Work required: Exactly as they appear, output all of the entries.

Stored data entries:
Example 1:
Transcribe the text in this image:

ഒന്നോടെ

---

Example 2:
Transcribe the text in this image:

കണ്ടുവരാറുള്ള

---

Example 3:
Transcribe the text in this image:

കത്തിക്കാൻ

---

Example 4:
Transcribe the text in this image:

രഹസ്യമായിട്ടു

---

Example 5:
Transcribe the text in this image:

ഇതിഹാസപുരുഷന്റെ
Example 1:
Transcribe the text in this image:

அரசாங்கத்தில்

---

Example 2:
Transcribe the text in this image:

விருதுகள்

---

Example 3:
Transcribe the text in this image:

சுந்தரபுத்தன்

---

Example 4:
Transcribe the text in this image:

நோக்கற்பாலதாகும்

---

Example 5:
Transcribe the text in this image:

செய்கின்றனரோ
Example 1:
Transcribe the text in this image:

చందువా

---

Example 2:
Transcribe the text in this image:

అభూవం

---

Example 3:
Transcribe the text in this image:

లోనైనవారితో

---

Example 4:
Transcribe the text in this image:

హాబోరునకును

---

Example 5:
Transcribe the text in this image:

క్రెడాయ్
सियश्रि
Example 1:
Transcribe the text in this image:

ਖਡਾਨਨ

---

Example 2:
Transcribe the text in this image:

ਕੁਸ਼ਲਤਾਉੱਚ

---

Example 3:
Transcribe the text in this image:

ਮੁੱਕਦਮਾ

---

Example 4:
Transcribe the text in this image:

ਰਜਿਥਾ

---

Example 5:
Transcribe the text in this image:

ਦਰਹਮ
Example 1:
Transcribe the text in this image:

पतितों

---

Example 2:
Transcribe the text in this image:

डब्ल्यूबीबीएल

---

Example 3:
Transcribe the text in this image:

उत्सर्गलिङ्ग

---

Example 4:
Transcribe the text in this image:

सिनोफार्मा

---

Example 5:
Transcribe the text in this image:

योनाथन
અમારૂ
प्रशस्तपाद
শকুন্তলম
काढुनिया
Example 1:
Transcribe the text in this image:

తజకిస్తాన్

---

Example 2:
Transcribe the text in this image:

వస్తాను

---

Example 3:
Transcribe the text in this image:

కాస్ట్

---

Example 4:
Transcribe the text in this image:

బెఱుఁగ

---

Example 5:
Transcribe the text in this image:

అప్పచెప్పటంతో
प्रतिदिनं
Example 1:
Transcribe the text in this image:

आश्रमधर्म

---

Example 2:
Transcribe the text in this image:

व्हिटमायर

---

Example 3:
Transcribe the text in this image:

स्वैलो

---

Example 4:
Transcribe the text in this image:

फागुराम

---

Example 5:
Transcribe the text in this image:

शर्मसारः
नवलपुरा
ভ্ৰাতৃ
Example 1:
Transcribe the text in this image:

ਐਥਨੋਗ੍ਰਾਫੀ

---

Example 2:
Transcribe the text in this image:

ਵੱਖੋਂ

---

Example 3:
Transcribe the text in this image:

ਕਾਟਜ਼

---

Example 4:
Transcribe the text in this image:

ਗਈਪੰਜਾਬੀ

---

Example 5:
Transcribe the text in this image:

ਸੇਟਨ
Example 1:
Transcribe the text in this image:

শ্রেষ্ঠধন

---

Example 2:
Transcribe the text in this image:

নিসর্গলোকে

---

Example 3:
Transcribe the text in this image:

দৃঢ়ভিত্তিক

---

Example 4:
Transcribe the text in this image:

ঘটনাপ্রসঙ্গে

Task response:
Example 1:
Transcribe the text in this image:

ഒന്നോടെ

---

Example 2:
Transcribe the text in this image:

കണ്ടുവരാറുള്ള

---

Example 3:
Transcribe the text in this image:

കത്തിക്കാൻ

---

Example 4:
Transcribe the text in this image:

രഹസ്യമായിട്ടു

---

Example 5:
Transcribe the text in this image:

ഇതിഹാസപുരുഷന്റെ
Example 1:
Transcribe the text in this image:

அரசாங்கத்தில்

---

Example 2:
Transcribe the text in this image:

விருதுகள்

---

Example 3:
Transcribe the text in this image:

சுந்தரபுத்தன்

---

Example 4:
Transcribe the text in this image:

நோக்கற்பாலதாகும்

---

Example 5:
Transcribe the text in this image:

செய்கின்றனரோ
Example 1:
Transcribe the text in this image:

చందువా

---

Example 2:
Transcribe the text in this image:

అభూవం

---

Example 3:
Transcribe the text in this image:

లోనైనవారితో

---

Example 4:
Transcribe the text in this image:

హాబోరునకును

---

Example 5:
Transcribe the text in this image:

క్రెడాయ్
सियश्रि
Example 1:
Transcribe the text in this image:

ਖਡਾਨਨ

---

Example 2:
Transcribe the text in this image:

ਕੁਸ਼ਲਤਾਉੱਚ

---

Example 3:
Transcribe the text in this image:

ਮੁੱਕਦਮਾ

---

Example 4:
Transcribe the text in this image:

ਰਜਿਥਾ

---

Example 5:
Transcribe the text in this image:

ਦਰਹਮ
Example 1:
Transcribe the text in this image:

पतितों

---

Example 2:
Transcribe the text in this image:

डब्ल्यूबीबीएल

---

Example 3:
Transcribe the text in this image:

उत्सर्गलिङ्ग

---

Example 4:
Transcribe the text in this image:

सिनोफार्मा

---

Example 5:
Transcribe the text in this image:

योनाथन
અમારૂ
प्रशस्तपाद
শকুন্তলম
काढुनिया
Example 1:
Transcribe the text in this image:

తజకిస్తాన్

---

Example 2:
Transcribe the text in this image:

వస్తాను

---

Example 3:
Transcribe the text in this image:

కాస్ట్

---

Example 4:
Transcribe the text in this image:

బెఱుఁగ

---

Example 5:
Transcribe the text in this image:

అప్పచెప్పటంతో
प्रतिदिनं
Example 1:
Transcribe the text in this image:

आश्रमधर्म

---

Example 2:
Transcribe the text in this image:

व्हिटमायर

---

Example 3:
Transcribe the text in this image:

स्वैलो

---

Example 4:
Transcribe the text in this image:

फागुराम

---

Example 5:
Transcribe the text in this image:

शर्मसारः
नवलपुरा
ভ্ৰাতৃ
Example 1:
Transcribe the text in this image:

ਐਥਨੋਗ੍ਰਾਫੀ

---

Example 2:
Transcribe the text in this image:

ਵੱਖੋਂ

---

Example 3:
Transcribe the text in this image:

ਕਾਟਜ਼

---

Example 4:
Transcribe the text in this image:

ਗਈਪੰਜਾਬੀ

---

Example 5:
Transcribe the text in this image:

ਸੇਟਨ
Example 1:
Transcribe the text in this image:

শ্রেষ্ঠধন

---

Example 2:
Transcribe the text in this image:

নিসর্গলোকে

---

Example 3:
Transcribe the text in this image:

দৃঢ়ভিত্তিক

---

Example 4:
Transcribe the text in this image:

ঘটনাপ্রসঙ্গে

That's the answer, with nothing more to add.